Frankly, IMO if John Scheele had known that this Bear Linear actuator had been available at the time he decided to market his J-B Jr, he never would've used a winch(for the primary lift function). From a design standpoint, the difference between the two systems is day and night. Everyone who has ever operated a front bucket knows that you need positive-control of the vertical movement of the bucket. By replacing the winch with this actuator, you can force the bucket to go down, or force it to go up; all without any hesitation as soon as you touch the switch. Plus, with this setup, the electric motor is much more isolated from the heat of the muffler and the engine. Plus, NO MORE abraided/broken winch cables. Plus, you now have a basic attachment whereby you can remove two 1/2" bolts, and bolt on a front blade(or any other implement that requires up/down articulation). 
What is shown in the photo is exactly the upgrade kit as it comes from Johnny Bucket. The actuator itself has a stroke of 4", and the swingarm ratio produces a factor of approximately 2.8 which means that the 1,200 lb actuator will lift a bucket load of approximately 430 lbs. This also means that it can push the bucket down with an equal force, which means it can lift the front of the tractor(just like a hydraulic front bucket).
IMO this improvement is huge, and as soon as more tractor owners become aware of it, they might decide it's now well-worth the money. I believe the actuator is now standard equipment on the current J-B Jr.


----------



## REDGT (Mar 26, 2004)

I hope that it is, and I'm expecting mine any time now, it's been a little over two weeks since I ordered it. Wife was skeptical at first, but now suggests it will make it a lot easier to do site prep for a pool (above ground) and a lot of landscaping we are about to undertake, not to mention the garden which is nearly up to 100x100 ft. My brother-in-law has a full size Case with front loader, and I have access to it any time I would need it, but a lot of the time, it's just too big, and damages the lawn. The little GT chugs right along, naver complains, and saves us both a ton of work. With toys like these, aint life great?


----------



## Willie Nunez (Feb 25, 2004)

REDGT,
Did you specify it had to have the actuator(no winch)?


----------



## MowHoward2210 (Nov 2, 2003)

How does this actuator work? Does it have some kind of screw drive?


----------



## REDGT (Mar 26, 2004)

I am "assuming" that the actuator IS the down force modification that was being discussed. I contacted the folks at JB and said that I'd order it as soon as this modification. About two weeks later, got an e-mail that it was available. SO...I have assumed that the actuator would be included. Sure hope I didn't assume wrong...gonna e-mail 'em just in case...


----------



## Live Oak (Dec 22, 2003)

### Problem to solve:
Continue the forum thread about replacing the winch on the Johnny Bucket Jr loader with a linear actuator, starting after its last line.

### Information provided:
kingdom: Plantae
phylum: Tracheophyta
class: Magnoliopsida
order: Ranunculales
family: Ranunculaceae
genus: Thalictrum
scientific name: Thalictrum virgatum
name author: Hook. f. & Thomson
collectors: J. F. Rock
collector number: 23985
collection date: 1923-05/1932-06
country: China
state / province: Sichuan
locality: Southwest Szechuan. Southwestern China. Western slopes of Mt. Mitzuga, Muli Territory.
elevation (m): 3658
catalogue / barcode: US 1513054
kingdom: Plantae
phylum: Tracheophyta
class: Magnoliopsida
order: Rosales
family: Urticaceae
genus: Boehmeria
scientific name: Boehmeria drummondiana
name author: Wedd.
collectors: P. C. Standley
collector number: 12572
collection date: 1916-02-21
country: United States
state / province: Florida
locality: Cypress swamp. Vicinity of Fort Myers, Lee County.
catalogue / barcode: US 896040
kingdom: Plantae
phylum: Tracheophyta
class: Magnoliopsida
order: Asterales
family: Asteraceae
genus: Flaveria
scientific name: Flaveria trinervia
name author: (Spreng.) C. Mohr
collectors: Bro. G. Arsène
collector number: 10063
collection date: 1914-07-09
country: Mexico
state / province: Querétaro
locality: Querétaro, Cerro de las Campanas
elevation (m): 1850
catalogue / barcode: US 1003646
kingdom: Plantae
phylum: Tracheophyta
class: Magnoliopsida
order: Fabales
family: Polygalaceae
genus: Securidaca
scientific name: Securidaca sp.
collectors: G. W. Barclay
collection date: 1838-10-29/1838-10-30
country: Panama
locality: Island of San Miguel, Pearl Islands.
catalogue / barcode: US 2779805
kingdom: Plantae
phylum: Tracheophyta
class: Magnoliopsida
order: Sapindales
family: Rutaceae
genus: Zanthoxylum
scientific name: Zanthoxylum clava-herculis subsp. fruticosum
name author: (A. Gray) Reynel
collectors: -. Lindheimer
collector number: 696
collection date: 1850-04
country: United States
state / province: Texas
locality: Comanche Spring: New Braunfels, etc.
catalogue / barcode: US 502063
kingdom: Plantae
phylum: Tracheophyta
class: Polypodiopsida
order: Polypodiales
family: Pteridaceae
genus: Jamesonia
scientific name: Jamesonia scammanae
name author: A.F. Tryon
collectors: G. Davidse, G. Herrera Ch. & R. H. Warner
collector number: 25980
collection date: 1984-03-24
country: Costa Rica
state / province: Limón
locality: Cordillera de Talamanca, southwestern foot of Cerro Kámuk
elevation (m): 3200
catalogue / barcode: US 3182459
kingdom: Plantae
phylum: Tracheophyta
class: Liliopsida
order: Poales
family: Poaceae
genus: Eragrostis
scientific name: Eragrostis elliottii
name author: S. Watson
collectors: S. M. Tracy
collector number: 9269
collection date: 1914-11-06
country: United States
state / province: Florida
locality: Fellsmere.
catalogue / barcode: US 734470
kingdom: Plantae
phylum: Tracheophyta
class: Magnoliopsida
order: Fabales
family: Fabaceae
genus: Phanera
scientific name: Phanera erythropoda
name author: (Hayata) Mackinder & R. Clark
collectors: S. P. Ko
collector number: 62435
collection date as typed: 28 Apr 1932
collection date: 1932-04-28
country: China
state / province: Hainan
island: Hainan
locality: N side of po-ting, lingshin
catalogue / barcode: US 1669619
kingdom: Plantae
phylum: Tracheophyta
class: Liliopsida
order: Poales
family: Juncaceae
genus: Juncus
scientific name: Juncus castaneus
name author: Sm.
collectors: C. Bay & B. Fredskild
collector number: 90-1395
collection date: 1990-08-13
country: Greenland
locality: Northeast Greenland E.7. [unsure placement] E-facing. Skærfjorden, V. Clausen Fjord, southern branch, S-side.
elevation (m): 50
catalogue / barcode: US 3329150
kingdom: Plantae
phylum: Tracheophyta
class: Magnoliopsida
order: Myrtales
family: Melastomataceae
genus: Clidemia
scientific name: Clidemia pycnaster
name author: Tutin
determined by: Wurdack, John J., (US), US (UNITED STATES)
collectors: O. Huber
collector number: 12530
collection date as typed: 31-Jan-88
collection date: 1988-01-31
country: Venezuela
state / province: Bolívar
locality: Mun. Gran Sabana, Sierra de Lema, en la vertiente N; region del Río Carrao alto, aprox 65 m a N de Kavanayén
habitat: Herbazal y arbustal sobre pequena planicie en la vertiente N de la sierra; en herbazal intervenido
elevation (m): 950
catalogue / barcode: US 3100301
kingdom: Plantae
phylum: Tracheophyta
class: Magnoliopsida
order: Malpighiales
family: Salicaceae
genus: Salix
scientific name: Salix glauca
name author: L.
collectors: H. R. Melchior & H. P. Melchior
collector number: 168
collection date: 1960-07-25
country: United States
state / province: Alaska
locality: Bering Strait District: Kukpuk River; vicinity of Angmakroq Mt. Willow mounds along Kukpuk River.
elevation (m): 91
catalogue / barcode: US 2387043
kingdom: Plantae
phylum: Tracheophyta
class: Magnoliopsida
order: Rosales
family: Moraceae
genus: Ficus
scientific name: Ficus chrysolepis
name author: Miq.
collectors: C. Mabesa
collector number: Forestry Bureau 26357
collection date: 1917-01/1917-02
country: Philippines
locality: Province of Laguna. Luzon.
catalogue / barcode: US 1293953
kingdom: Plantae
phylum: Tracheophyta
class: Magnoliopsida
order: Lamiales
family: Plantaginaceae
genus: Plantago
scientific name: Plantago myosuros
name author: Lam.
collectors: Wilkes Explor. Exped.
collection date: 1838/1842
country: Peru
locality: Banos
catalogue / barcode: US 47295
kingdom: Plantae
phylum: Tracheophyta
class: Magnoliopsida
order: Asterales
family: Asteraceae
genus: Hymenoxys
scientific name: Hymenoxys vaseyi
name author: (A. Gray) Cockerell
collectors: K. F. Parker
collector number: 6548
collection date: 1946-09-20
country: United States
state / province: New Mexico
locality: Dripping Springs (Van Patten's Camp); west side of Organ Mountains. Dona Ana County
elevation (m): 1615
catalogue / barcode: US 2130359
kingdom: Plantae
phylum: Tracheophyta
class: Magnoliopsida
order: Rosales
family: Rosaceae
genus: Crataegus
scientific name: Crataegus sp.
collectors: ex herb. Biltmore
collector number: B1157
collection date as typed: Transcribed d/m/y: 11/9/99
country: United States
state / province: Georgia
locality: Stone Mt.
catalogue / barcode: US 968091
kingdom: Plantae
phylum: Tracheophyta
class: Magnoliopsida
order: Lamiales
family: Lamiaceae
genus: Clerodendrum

### Reply:
> _Originally posted by Willie Nunez _
> *Frankly, IMO if John Scheele had known that this Bear Linear actuator had been available at the time he decided to market his J-B Jr, he never would've used a winch(for the primary lift function). From a design standpoint, the difference between the two systems is day and night. Everyone who has ever operated a front bucket knows that you need positive-control of the vertical movement of the bucket. By replacing the winch with this actuator, you can force the bucket to go down, or force it to go up; all without any hesitation as soon as you touch the switch. Plus, with this setup, the electric motor is much more isolated from the heat of the muffler and the engine. Plus, NO MORE abraided/broken winch cables. Plus, you now have a basic attachment whereby you can remove two 1/2" bolts, and bolt on a front blade(or any other implement that requires up/down articulation).
> What is shown in the photo is exactly the upgrade kit as it comes from Johnny Bucket. The actuator itself has a stroke of 4", and the swingarm ratio produces a factor of approximately 2.8 which means that the 1,200 lb actuator will lift a bucket load of approximately 430 lbs. This also means that it can push the bucket down with an equal force, which means it can lift the front of the tractor(just like a hydraulic front bucket).
> IMO this improvement is huge, and as soon as more tractor owners become aware of it, they might decide it's now well-worth the money. I believe the actuator is now standard equipment on the current J-B Jr. *


Not sure what you payed for the linear actuator but it sure does look EXACTLY like a satellite dish actuator. How long is this actuator? Might be able to find you some cheaper replacements if you ever need one in the future. Looks like a real nice set up Willie. :thumbsup: Let us know how well is works for you.


----------



## Willie Nunez (Feb 25, 2004)

Chief,
If you had ever researched(and used) current-design linear actuators, you would NEVER say that this actuator looks exactly like a sat dish actuator. What you said is akin to saying that now that I've put a front bucket on my orange tractor, it looks exactly like your green tractor......not sure what you payed for it. Is the inference supposed to be that you paid too much?
FYI there is no replacement for a Bear Linear actuator, when it comes to using an actuator for sleeve hitches or front buckets.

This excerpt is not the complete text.